Seven Terrors
- Author: Selvedin Avdić
- Original title: Sedam Strahova
- Translator: Coral Petkovich
- Language: Bosnian
- Genre: Science fiction
- Publisher: Istros Books
- Publication date: 2010 (Bosnian) 2012 (English)
- Awards: International Dublin Literary Award nominated, longlist, 2013

= Seven Terrors =

2010 book by Selvedin Avdić

Seven Terrors is a science fiction novel by Selvedin Avdić. Originally published in 2010 in Bosnian, it was translated into English by Coral Petkovich published in the UK by Istros Books in 2012.
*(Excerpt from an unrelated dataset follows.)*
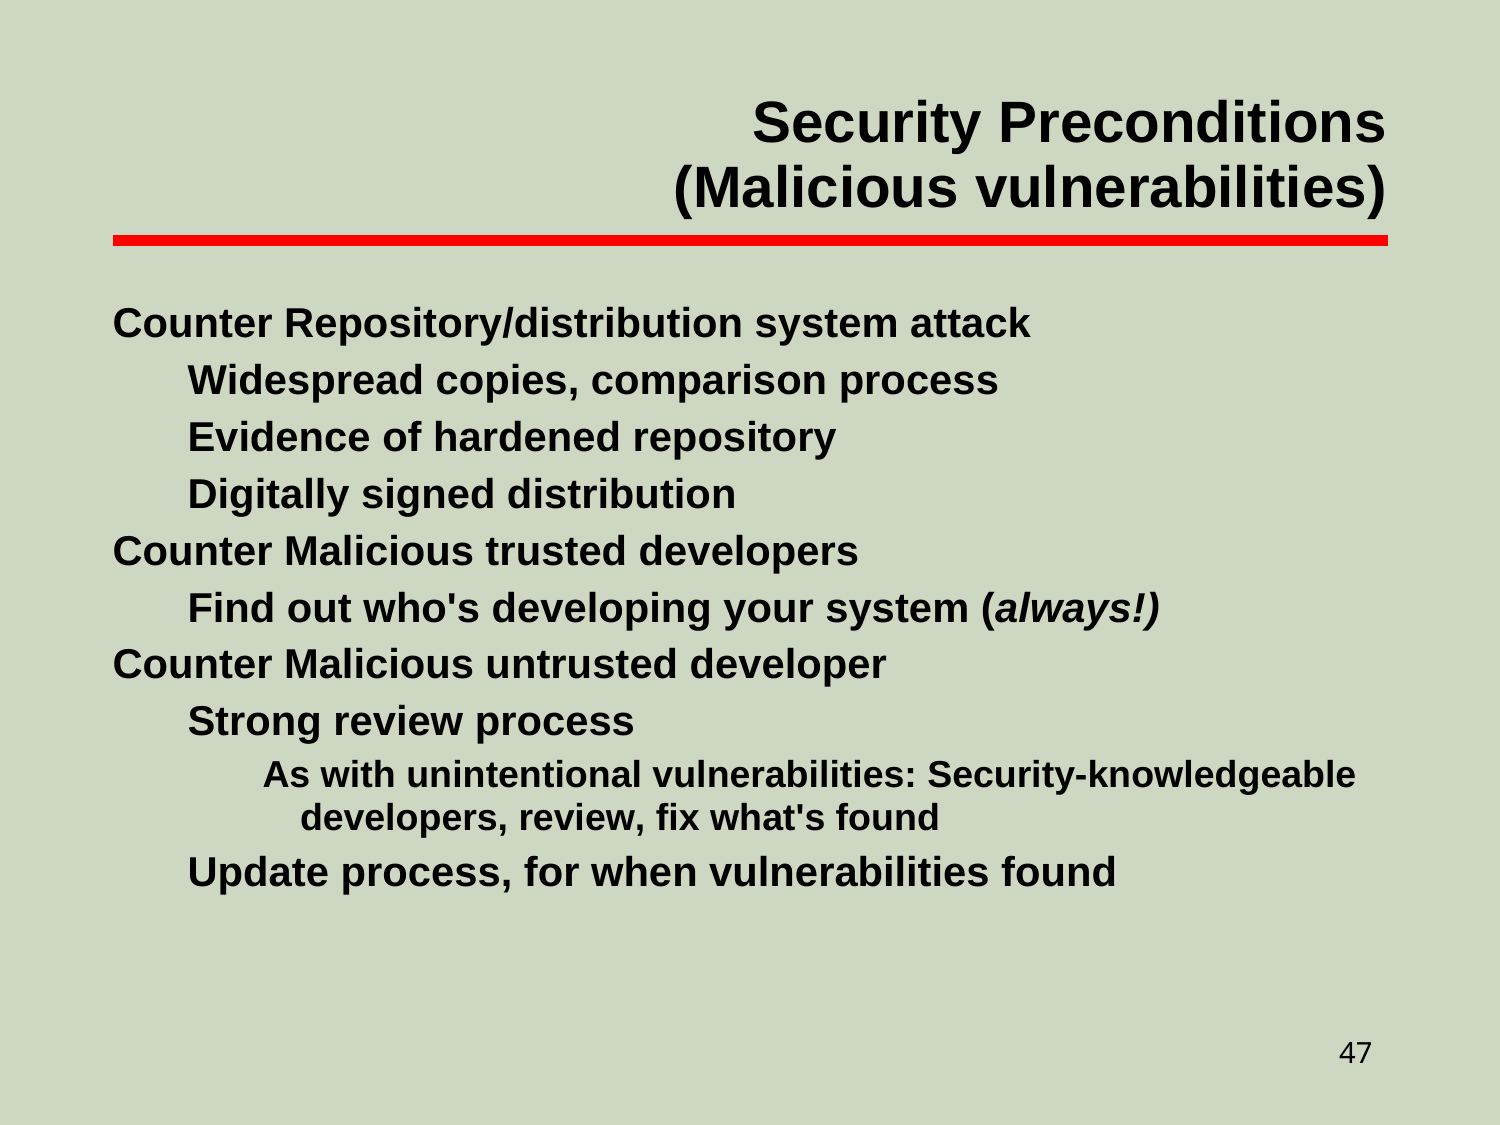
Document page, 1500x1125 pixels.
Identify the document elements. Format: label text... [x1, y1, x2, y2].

title Security Preconditions (Malicious vulnerabilities) [337, 79, 1388, 230]
list Counter Repository/distribution system attack Widespread copies, comparison process Evidence of hardened repository Digitally signed distribution Counter Malicious trusted developers Find out who's developing your system (always!) Counter Malicious untrusted developer Strong review process As with unintentional vulnerabilities: Security-knowledgeable developers, review, fix what's found Update process, for when vulnerabilities found [112, 299, 1388, 1001]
The book, which includes themes of violence, oppression and injustice, is set in post-war Bosnia. The unnamed protagonist, while dealing with depression, navigates an underground mystical world, in search of a lost friend.

The book won praise from literary correspondents Nicholas Lezard and Eileen Battersby. It was nominated for the International Dublin Literary Award and the Science Fiction & Fantasy Translation Award.

== Publication ==
Seven Terrors is the debut novel of Bosnian writer Selvedin Avdić translated into English by Coral Petkovich in 2012. The English language publication is by Istros Books.

The book's Bosnian title is Sedam Strahova.

== Synopsis ==
The book is set in post-war Bosnia. It is narrated by an unnamed former radio journalist. The protagonist, who split with his wife 9 months prior, is struggling with depression and ethnic tensions. The protagonist meets Mirna, the daughter of an old and now missing friend Aleksa and helps her navigate a mystical underground.

Themes in the book include systemic violence, worker oppression, and injustice.

== Critical reception ==
Nicholas Lezard writing in The Guardian described the book as "remarkable" and states that "This is a story that starts off weird and gets weirder, but with the logic and clamminess of a bad dream. It's quite unlike anything I've read before, but it has all the consistency and force of something major and assured" Ali Alizadeh, writing in the Sydney Review of Books calls the novel "gripping", "spinechilling," and "a terrifically compelling discourse on war, violence and humanity's dark heart". The Irish Times' literary correspondent Eileen Battersby described the book as witty and surreal.

The book was longlisted for the International Dublin Literary Award in 2013 and shortlisted for the Science Fiction & Fantasy Translation Awards 2013. Literalab identified the book their number one on a list of 15 best books of 2012.